«Il carcere, questo carcere, dovrebbe essere abolito». Non ha dubbi Gherardo Colombo, ex magistrato con alle spalle inchieste come la Loggia P2, il delitto Ambrosoli, Mani pulite, i processi Imi-Sir/Lodo Mondadori/Sme. Laureato dell’ateneo di largo Gemelli e attualmente presidente dell’editrice Garzanti Libri, l’ex Pm di Mani pulite ha incontrato gli studenti della sede di Piacenza per parlare di "perdono responsabile”. «Premesso che chi è pericoloso deve stare da un’altra parte, non in mezzo alla società civile - ha affermato - è comunque interesse della cittadinanza che le persone che abbiano commesso un reato vengano recuperate piuttosto che escluse. Ma questo, oggi, non succede».
Per rispondere a questa esigenza, nel suo ultimo libro “Farla franca” (Longanesi, 2012) indaga le basi di un nuovo concetto e di nuove pratiche di giustizia che lentamente emergono negli ordinamenti internazionali e nel nostro. Pratiche che non riguardano solamente i tribunali e le carceri, ma incoraggiano un sostanziale rinnovamento nel tessuto profondo della nostra società: riguardano l’essenza stessa della convivenza civile. «Si può educare al bene attraverso il male? Quali sono le alternative alla punizione e alle pene tradizionali?»: queste le domande di fondo che hanno guidato Colombo nel confronto con i professori della facoltà di Giurisprudenza Francesco Centonze, Vincenzo Cariello, Antonio Chizzoniti, Luciano Eusebi, Alessandro Mangia, Claudia Mazzucato e la giornalista Carla Chiappini.
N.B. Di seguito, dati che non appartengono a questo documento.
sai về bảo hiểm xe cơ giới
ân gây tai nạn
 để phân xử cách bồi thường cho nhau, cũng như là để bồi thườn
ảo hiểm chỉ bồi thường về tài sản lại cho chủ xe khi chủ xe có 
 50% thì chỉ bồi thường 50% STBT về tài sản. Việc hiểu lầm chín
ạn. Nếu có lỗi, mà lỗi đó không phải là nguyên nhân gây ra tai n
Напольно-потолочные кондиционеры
Al centro del dibattito il sistema carcerario italiano e delle sue criticità. In sala, una folta schiera di studenti e il direttore del carcere di Piacenza Caterina Zurlo.
«È un metodo sbagliato cercare di educare una persona facendole del male - ha esordito Coombo -. Il nostro sistema detentivo non permette di recuperare nella società chi ha commesso dei crimini, ma fa maturare, con le privazioni che infligge, sentimenti di aggressività verso gli altri esseri umani, che portano il 68% dei carcerati a ricommettere un reato una volta ottenuta la libertà: questo va anche a discapito dei cittadini che non si sentono sicuri una volta che questa gente esce di prigione».
L'indagine del suo libro spiega infatti che esistono diversi metodi per recuperare i criminali: del resto la nostra costituzione parla di una pena che deve tendere alla rieducazione del condannato, a cui deve essere inflitto un trattamento che non ne leda la dignità. «La Costituzione ci parla di un modello educativo diverso da quello che usa grandemente la punizione come strumento di correzione, quello dell’educazione all’obbedienza. La Carta invece richiede un’educazione alla responsabilità. È un approccio molto più complesso, che prevede che tutti i cittadini si sentano responsabilizzati a esercitare il potere della sovranità a cui sono chiamati: questo costa fatica, impegno e mette in crisi i punti di riferimento consolidati a cui l’educazione all’obbedienza ci ha abituati».
Se il male non serve per correggere il male, e se tutte le persone hanno uguale dignità in quanto esseri umani, a prescindere dagli atti che commettono, allora occorre trovare una soluzione alternativa per combattere il male, occorre combattere il male con il bene, garantendo la sicurezza dei cittadina senza ledere la dignità del reo. «Una soluzione possibile – ha concluso l’ex Pm - è la pena riparativa, che mette a confronto la vittima con il condannato, nella ricerca di possibili soluzioni agli effetti dell’illecito e nell’impegno concreto per la riparazione delle sue conseguenze. In tal modo la vittima si vede riconosciuta e riesce ad avere un risarcimento morale, mentre il reo prende atto delle sue responsabilità e pone in essere le azioni necessarie a ricomporre il confitto e a rafforzare il senso di sicurezza collettivo. Purtroppo l'Italia ha ancora molto lavoro da fare in questo campo, ma sono fiducioso che con il tempo si potrà applicare».